*** Opening of RECORDS SHOWN ***

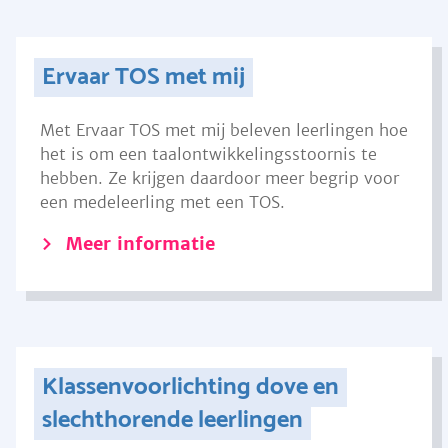
Ervaar TOS met mij
Met Ervaar TOS met mij beleven leerlingen hoe
het is om een taalontwikkelingsstoornis te
hebben. Ze krijgen daardoor meer begrip voor
een medeleerling met een TOS.
Meer informatie
Klassenvoorlichting dove en
slechthorende leerlingen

*** Close of RECORDS SHOWN ***

* TO DO
Please reproduce the entries from above exactly; images are not part of the copy.

* EXERCISE OUTPUT
Ervaar TOS met mij
Met Ervaar TOS met mij beleven leerlingen hoe
het is om een taalontwikkelingsstoornis te
hebben. Ze krijgen daardoor meer begrip voor
een medeleerling met een TOS.
Meer informatie
Klassenvoorlichting dove en
slechthorende leerlingen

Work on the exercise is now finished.